It is perhaps inevitable in an age of prompt publicity that many a trivial incident should reach the general world in a halo or with horns. At any rate eager reporters--sometimes play fairy godmother to publicity agents. One of these, Harry Reichenbach, has just begun a series of articles of which the first appears in the current "Liberty", a bit gloating in manner, but none the less picturesque.

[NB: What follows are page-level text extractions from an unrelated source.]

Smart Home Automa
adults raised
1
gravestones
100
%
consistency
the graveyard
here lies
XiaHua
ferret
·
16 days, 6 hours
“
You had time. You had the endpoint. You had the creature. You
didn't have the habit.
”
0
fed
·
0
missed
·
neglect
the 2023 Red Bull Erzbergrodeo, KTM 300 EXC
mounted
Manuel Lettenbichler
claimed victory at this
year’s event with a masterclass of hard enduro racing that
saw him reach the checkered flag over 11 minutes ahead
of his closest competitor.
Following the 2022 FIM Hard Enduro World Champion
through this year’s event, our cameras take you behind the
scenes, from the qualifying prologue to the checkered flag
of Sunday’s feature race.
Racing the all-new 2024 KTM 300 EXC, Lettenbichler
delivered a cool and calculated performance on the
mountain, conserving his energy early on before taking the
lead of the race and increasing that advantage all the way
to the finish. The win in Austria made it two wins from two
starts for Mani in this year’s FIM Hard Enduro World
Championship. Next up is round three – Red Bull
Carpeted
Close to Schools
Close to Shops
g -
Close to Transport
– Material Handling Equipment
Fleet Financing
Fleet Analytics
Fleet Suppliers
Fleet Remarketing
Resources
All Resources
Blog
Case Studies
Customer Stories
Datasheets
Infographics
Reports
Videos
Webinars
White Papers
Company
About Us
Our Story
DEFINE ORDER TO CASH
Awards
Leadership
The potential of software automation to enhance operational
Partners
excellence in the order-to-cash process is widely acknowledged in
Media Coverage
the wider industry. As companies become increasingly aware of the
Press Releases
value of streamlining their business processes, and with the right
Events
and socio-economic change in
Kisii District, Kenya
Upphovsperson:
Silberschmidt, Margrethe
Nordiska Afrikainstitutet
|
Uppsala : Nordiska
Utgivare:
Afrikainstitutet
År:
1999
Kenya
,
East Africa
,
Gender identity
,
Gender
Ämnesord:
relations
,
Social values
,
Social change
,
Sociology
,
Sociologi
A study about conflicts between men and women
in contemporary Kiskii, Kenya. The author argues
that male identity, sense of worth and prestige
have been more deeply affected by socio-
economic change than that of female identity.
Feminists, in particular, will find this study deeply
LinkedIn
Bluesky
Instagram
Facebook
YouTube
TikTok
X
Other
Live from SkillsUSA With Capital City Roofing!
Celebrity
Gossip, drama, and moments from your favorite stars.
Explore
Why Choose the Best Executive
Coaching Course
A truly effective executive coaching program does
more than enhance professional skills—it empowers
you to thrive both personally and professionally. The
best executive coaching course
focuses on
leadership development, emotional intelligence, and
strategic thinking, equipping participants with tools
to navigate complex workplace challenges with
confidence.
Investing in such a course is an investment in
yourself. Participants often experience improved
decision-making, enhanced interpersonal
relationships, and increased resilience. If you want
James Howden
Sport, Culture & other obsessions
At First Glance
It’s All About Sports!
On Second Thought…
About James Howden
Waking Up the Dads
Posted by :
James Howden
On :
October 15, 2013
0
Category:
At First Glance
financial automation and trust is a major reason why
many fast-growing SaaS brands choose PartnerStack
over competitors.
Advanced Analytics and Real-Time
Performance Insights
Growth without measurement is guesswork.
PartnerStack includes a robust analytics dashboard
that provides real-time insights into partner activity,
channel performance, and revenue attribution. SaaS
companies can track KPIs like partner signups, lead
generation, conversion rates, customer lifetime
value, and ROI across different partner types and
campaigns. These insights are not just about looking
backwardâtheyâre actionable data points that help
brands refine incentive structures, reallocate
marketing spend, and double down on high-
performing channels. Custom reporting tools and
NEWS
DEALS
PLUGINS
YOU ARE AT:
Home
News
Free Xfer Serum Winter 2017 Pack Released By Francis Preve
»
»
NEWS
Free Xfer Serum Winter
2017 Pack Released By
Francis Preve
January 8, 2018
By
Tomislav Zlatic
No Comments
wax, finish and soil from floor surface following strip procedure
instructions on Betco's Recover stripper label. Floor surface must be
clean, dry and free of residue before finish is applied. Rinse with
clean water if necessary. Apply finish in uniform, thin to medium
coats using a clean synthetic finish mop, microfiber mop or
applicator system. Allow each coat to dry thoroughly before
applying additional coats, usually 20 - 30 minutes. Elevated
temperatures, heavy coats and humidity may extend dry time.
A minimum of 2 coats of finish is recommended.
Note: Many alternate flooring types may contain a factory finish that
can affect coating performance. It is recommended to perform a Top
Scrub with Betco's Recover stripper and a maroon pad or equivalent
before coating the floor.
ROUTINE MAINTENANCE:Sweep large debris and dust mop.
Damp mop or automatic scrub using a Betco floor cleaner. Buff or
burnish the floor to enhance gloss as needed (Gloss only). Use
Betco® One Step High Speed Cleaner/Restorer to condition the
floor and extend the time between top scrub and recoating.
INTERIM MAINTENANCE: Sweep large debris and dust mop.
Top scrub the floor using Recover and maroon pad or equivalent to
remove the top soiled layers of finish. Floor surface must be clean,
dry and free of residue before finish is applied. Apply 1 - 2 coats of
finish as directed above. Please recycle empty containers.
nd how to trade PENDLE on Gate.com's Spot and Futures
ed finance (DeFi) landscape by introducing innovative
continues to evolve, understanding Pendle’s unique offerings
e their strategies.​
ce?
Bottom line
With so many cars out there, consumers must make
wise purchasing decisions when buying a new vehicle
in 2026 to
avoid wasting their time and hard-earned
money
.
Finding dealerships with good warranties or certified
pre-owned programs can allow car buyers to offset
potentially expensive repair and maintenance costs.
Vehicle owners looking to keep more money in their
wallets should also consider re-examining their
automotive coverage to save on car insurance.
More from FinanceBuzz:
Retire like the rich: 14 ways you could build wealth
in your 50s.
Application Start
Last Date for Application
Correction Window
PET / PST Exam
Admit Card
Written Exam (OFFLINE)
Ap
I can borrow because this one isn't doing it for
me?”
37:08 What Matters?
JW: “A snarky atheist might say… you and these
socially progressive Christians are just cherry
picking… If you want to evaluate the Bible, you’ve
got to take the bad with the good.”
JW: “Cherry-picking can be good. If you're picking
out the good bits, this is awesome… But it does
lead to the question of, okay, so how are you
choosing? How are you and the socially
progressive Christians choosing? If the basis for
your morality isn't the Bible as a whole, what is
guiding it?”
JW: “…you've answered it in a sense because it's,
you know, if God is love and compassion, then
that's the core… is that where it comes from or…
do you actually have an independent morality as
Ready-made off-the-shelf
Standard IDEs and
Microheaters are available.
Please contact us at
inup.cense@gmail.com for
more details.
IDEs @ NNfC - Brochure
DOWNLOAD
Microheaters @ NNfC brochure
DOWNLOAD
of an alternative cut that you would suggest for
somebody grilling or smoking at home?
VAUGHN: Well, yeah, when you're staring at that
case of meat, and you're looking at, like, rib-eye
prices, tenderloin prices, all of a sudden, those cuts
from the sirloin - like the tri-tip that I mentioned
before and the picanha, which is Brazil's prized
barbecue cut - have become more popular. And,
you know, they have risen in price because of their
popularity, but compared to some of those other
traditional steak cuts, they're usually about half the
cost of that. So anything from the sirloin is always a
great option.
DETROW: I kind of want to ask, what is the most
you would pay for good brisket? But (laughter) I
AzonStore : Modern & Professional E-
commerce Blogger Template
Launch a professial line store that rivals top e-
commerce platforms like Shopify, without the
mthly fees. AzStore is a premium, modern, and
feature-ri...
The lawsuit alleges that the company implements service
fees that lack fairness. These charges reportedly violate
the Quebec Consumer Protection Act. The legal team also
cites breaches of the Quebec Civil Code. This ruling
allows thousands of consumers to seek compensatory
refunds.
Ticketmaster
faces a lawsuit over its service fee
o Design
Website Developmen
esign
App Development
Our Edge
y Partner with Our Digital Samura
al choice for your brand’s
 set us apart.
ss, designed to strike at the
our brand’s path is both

Mr. Reichenbach is particularly proud of having raised, on a wager, a certain Nina Barbour from sweatshop to stage within ten days. He engaged two actresses (whose publicity he handled) to halt their car, as if with motor trouble, before a dingy building on the Bowery. As pre-arranged, a sweet voice sounded from a window, singing "On the Banks of the Wabash". Also as pre-arranged, the two actresses stepped from their car, stared up at the window, and, before the crowd thus attracted, entered the building and brought Nina Barbour out to notoriety and motored her away to a consequent theatre contract. Again, Mr. Reichenbach brought success as a screen play to the tawdry "Tarzan of the Apes", by releasing a live ape named Prince Charley in the vestibule of the Hotel Knickerbocker. He writes "Next morning the story broke in every New York paper. Over long accounts of Charlie's adventures, were such headlines as, 'Tarzan's Ape Raids Knickerbocker Hotel' and 'Simian Royalty Steps Out'".
Mr. Reichenbach concludes that Barnum was right, perhaps Hamilton also. He couches his sentiment in the following plebeian idioms: "This and my other experiences as an engineer of publicity have convinced me that the axis of the earth is lubricated with banana oil and that the world thrives on applesauce".